I learned this while working at an extremely rural residential treatment center for abused and neglected kids. My group averaged in age and/or maturity about thirteen years old. Nine boys. They were poorly raised, at best. Most were pretty untrained humans. If I cut loose my little animal farm in, let’s say in a Safeway, there would be many errors made. Many. So I learned, in the raw jungle of survival, how to increase the odds of proper behavior.
 
Any activity we embarked upon, we would have a brief meeting about my expectations. Not just what they couldn’t do, but what they could as well. Later, I refined my “expectation meeting” to my children. It really worked well. Actually, it became essential. I shall enumerate:
  • Get out of the car and have a quick meeting. Keep it short and reasonable for the age.
For example, one might say: “Kids, here’s the deal. You do not have to stay beside me [it was a small store]. However, as you know, there is no running down the aisles because you might run into someone. If you run, you will stay right beside me. Also, it is Sarah’s turn to pick out the cereal. It’s ok to make a request to her, but no fussing regardless of what she chooses. And remember, no grief at the checkout when you look at all the candy they put there to drive kids (and parents) crazy. You can look over all of it and think about which candy you would choose when we get it next time, as long as y’all do well in the store.”

+===+

● Assigned task A:
Copy the part of the passage on expectation meetings starting with "I learned this" and going on through "of proper behavior.".

● Data records:
+===+

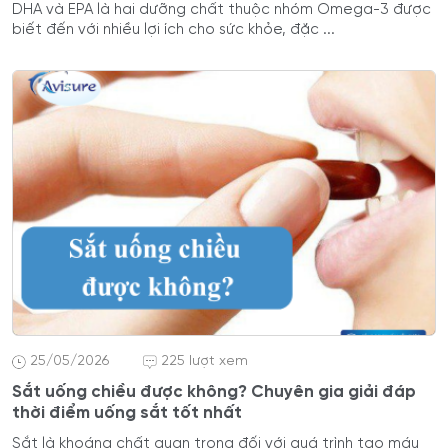
DHA và EPA là hai dưỡng chất thuộc nhóm Omega-3 được
biết đến với nhiều lợi ích cho sức khỏe, đặc ...
25/05/2026
225 lượt xem
Sắt uống chiều được không? Chuyên gia giải đáp
thời điểm uống sắt tốt nhất
Sắt là khoáng chất quan trọng đối với quá trình tạo máu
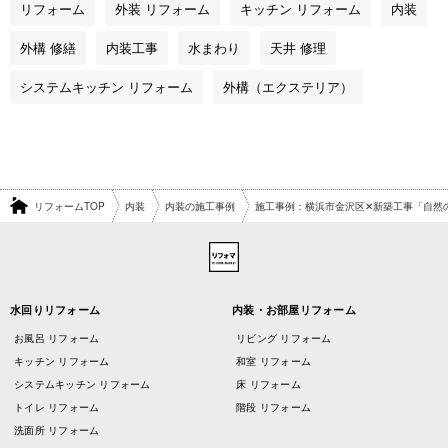
リフォーム
外装 リフォーム
キッチン リフォーム
内装
外構 修繕
内装工事
水まわり
天井 修理
システムキッチン リフォーム
外構（エクステリア）
リフォームTOP
内装
内装の施工事例
施工事例：横浜市金沢区✕新築工事「自然
水回りリフォーム
内装・お部屋リフォーム
お風呂 リフォーム
リビング リフォーム
キッチン リフォーム
和室 リフォーム
システムキッチン リフォーム
床 リフォーム
トイレ リフォーム
階段 リフォーム
洗面所 リフォーム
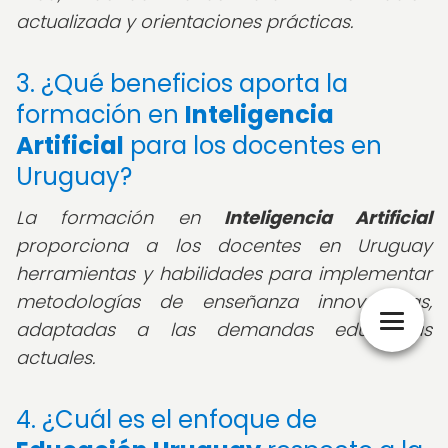
actualizada y orientaciones prácticas.
3. ¿Qué beneficios aporta la
formación en
Inteligencia
Artificial
para los docentes en
Uruguay?
La formación en
Inteligencia Artificial
proporciona a los docentes en Uruguay
herramientas y habilidades para implementar
metodologías de enseñanza innovadoras,
adaptadas a las demandas educativas
actuales.
4. ¿Cuál es el enfoque de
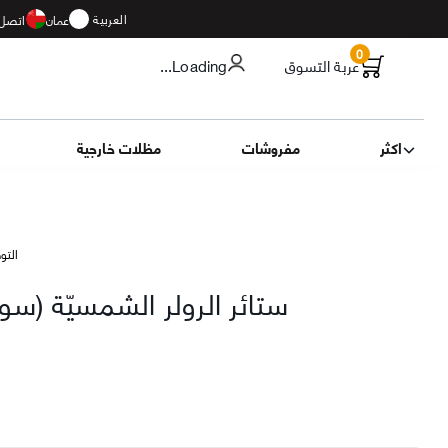
العربية
عمان
اتصل 
0
عربة التسوق
...Loading
اكثر
مفروشات
مظلات خارجية
التوصيل 13
ستائر الرولر الشمسيّة (سو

+===+

● Assigned task B:
Extract the lines of the listing from its start through the line containing "Sắt là khoáng", keeping both ends and leaving the pictures out.

● Exercise solution A:
I learned this while working at an extremely rural residential treatment center for abused and neglected kids. My group averaged in age and/or maturity about thirteen years old. Nine boys. They were poorly raised, at best. Most were pretty untrained humans. If I cut loose my little animal farm in, let’s say in a Safeway, there would be many errors made. Many. So I learned, in the raw jungle of survival, how to increase the odds of proper behavior.

● Exercise solution B:
DHA và EPA là hai dưỡng chất thuộc nhóm Omega-3 được
biết đến với nhiều lợi ích cho sức khỏe, đặc ...
25/05/2026
225 lượt xem
Sắt uống chiều được không? Chuyên gia giải đáp
thời điểm uống sắt tốt nhất
Sắt là khoáng chất quan trọng đối với quá trình tạo máu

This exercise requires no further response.